One thing that is also noteworthy in the Week 7 publication is that they are now comparing boosted rates instead of double vaxxed rates in the Table 13 data, as the differential between those with any vaccination and the unvaccinated is hardly discernable (because over 90% of the population of the UK has COVID antibodies at this point, either through vaccination or prior infection), so now they are focusing on the boosted to try to show efficiency. Even looking at the boosted rates, there is hardly any difference in hospitalization rates between the unvaccinated and boosted in the 18-49 demographic [in that demographic, the rate among those with any vaccination is actually higher (9.25 per 100k) among the vaccinated than the unvaccinated (8.84 per 100k)]. If you compare data between the unvaccinated and vaccinated, you find some surprising things:
Case Rates 18+: Vaccinated - 2,883.55 per 100k, Unvaccinated - 1,390.13 per 100k
Hospitalizations 18+: Vaccinated - 17.91 per 100k, Unvaccinated - 15.62 per 100k
Deaths 18+: Vaccinated - 15.80 per 100k, Unvaccinated - 9.74 per 100k
Obviously, there is a little bit of Simpson's Paradox when you look at that broad of an age range, but as I noted above, there are actually age groups where the vaccinated hospitalization rate is higher for vaccinated individuals than unvaccinated individuals. For the 18-29 age group, the vaccinated hospitalization rate (7.87) is higher than the unvaccinated hospitalization rate (7.34). For the 30-39 age group, the vaccinated hospitalization rate (10.45) is higher than the unvaccinated hospitalization rate (9.68).

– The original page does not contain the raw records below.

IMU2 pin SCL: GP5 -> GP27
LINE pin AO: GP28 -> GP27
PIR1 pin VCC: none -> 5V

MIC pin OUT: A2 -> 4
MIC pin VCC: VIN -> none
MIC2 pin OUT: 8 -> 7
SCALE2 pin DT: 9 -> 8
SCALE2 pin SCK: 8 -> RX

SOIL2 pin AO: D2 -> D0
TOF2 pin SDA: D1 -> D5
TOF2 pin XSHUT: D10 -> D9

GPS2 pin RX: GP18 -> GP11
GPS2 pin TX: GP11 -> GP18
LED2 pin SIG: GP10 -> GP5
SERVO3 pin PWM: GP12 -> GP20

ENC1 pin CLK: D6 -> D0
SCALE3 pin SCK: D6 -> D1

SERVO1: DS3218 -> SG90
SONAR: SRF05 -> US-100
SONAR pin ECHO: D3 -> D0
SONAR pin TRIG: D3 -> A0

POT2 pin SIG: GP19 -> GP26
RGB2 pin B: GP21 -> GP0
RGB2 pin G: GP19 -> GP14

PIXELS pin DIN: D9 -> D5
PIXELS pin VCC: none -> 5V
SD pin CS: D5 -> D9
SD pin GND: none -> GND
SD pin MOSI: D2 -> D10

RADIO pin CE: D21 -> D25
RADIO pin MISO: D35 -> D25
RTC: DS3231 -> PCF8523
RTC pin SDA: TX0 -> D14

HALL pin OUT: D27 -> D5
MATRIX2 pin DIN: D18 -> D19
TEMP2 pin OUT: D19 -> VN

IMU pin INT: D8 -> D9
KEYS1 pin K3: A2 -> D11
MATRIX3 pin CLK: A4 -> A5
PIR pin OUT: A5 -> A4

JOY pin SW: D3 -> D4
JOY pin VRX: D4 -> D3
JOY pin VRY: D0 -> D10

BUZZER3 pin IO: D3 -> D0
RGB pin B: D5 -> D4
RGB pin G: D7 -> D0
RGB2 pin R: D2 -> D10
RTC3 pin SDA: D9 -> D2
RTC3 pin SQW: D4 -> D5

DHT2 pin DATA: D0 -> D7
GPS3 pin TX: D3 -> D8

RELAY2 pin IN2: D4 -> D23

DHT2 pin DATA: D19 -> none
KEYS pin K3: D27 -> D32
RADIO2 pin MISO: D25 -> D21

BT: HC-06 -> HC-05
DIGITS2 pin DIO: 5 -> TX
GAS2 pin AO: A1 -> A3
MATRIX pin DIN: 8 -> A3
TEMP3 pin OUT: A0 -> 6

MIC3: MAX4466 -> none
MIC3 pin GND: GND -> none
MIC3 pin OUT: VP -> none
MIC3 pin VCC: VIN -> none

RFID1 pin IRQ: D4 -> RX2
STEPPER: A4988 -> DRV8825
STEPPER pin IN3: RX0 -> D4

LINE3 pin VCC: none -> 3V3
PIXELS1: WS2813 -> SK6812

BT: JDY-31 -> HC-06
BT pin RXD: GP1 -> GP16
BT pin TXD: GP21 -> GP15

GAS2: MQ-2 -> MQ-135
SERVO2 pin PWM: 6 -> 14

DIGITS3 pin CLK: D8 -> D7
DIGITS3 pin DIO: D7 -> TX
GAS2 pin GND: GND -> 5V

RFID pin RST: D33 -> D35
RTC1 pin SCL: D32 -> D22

When you get into the higher age groups, where the vaccination rate is extremely high, you run into another statistical issue, whereby unvaccinated rates are elevated because the denominator is so low, so any cases, hospitalizations or deaths wrongly attributed to the unvaccinated category (which happens, even with the best database management due to human error) dramatically inflate unvaccinated numbers.